Benzer diğer memelilerin gözler , insan gözünün olmayan görüntü oluşturan foto-ganglion hücrelerinin retina gözbebeği, düzenlenmesi ve hormon bastırılması boyutunun ayarlanmasını etkileyen ışık sinyallerini almak melatonin ve sürüklenme ve sirkadian ritim .

Yapı

3D tıbbi illüstrasyon kullanılarak ayrıntılı bir göz tasviri
3D tıbbi illüstrasyon kullanılarak ayrıntılı bir göz tasviri

İnsanların yüzün sağında ve solunda yer alan iki gözü vardır . Gözler , kafatasında yörünge adı verilen kemik boşluklarında bulunur . Göz hareketlerini kontrol eden altı ekstraoküler kas vardır. Gözün önden görünen kısmı beyazımsı sklera , renkli bir iris ve göz bebeğinden oluşur . Bunun üzerine konjonktiva adı verilen ince bir tabaka oturur. Ön kısım ayrıca gözün ön segmenti olarak da adlandırılır .

Göz mükemmel bir küre şeklinde değil, ön (ön) segment ve arka (arka) segmentten oluşan kaynaşmış iki parçalı bir birimdir . Ön segment kornea, iris ve lensten oluşur. Kornea şeffaf ve daha kavislidir ve vitreus, retina, koroid ve sklera adı verilen dış beyaz kabuktan oluşan daha büyük arka segment ile bağlantılıdır. Kornea tipik olarak yaklaşık 11.5 mm (0.45 inç) çapında ve merkezine yakın kalınlıkta 0.5 mm'dir (500 um).
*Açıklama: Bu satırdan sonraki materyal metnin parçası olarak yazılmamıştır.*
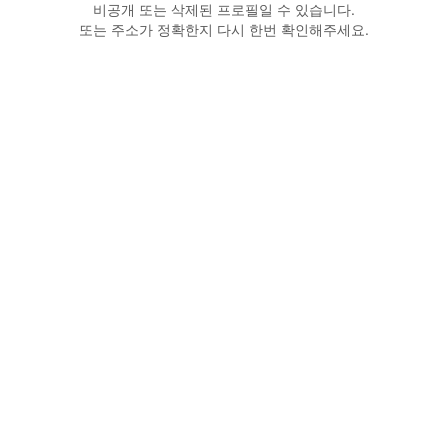
비공개 또는 삭제된 프로필일 수 있습니다.
또는 주소가 정확한지 다시 한번 확인해주세요.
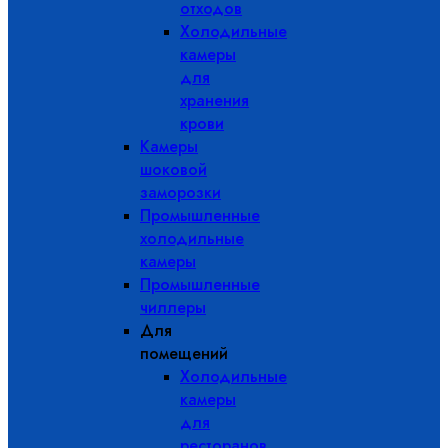
отходов
Холодильные
камеры
для
хранения
крови
Камеры
шоковой
заморозки
Промышленные
холодильные
камеры
Промышленные
чиллеры
Для
помещений
Холодильные
камеры
для
ресторанов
Arka oda, kalan altıda beşi oluşturur; çapı tipik olarak yaklaşık 24 mm'dir (0.94 inç). Kornea ve sklera, limbus adı verilen bir alanla birbirine bağlanır. İris, siyah gibi görünen gözbebeği olan gözün merkezini eşmerkezli olarak çevreleyen pigmentli dairesel yapıdır. Göze giren ışığın miktarını kontrol eden gözbebeğinin boyutu, iris dilatör ve sfinkter kasları tarafından ayarlanır .
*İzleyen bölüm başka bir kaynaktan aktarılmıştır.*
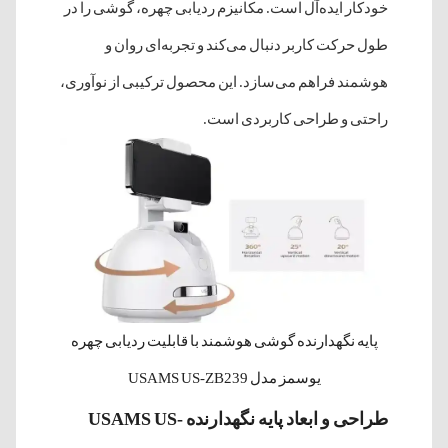
خودکار ایده‌آل است. مکانیزم ردیابی چهره، گوشی را در
طول حرکت کاربر دنبال می‌کند و تجربه‌ای روان و
هوشمند فراهم می‌سازد. این محصول ترکیبی از نوآوری،
راحتی و طراحی کاربردی است.
پایه نگهدارنده گوشی هوشمند با قابلیت ردیابی چهره
یوسمز مدل USAMS US-ZB239
طراحی و ابعاد پایه نگهدارنده USAMS US-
Işık enerjisi göze korneadan, göz bebeğinden ve daha sonra mercekten girer. Mercek şekli yakın odak (konaklama) için değiştirilir ve siliyer kas tarafından kontrol edilir. Retinanın ışığa duyarlı hücrelerine ( fotoreseptör koniler ve çubuklar ) düşen ışık fotonları , optik sinir tarafından beyne iletilen elektrik sinyallerine dönüştürülerek görme ve görme olarak yorumlanır.

Boy

Gözün boyutu yetişkinler arasında yalnızca bir veya iki milimetre farklılık gösterir. Göz küresi genellikle genişliğinden daha kısadır. Yetişkin bir insan gözünün sagital dikey (yüksekliği) yaklaşık 23,7 mm (0,93 inç), enine yatay çap (genişlik) 24,2 mm (0,95 inç) ve eksenel ön-arka boyut (derinlik) ortalama 22,0–24,8 mm (0,87– 0,98 inç) cinsiyetler ve yaş grupları arasında önemli bir fark yoktur. Enine çap ile yörünge genişliği arasında güçlü bir korelasyon bulunmuştur (r = 0.88). Tipik yetişkin gözünün önden arkaya 24 mm (0.94 inç) çapı ve 6 santimetreküp (0.37 cu inç) hacmi vardır.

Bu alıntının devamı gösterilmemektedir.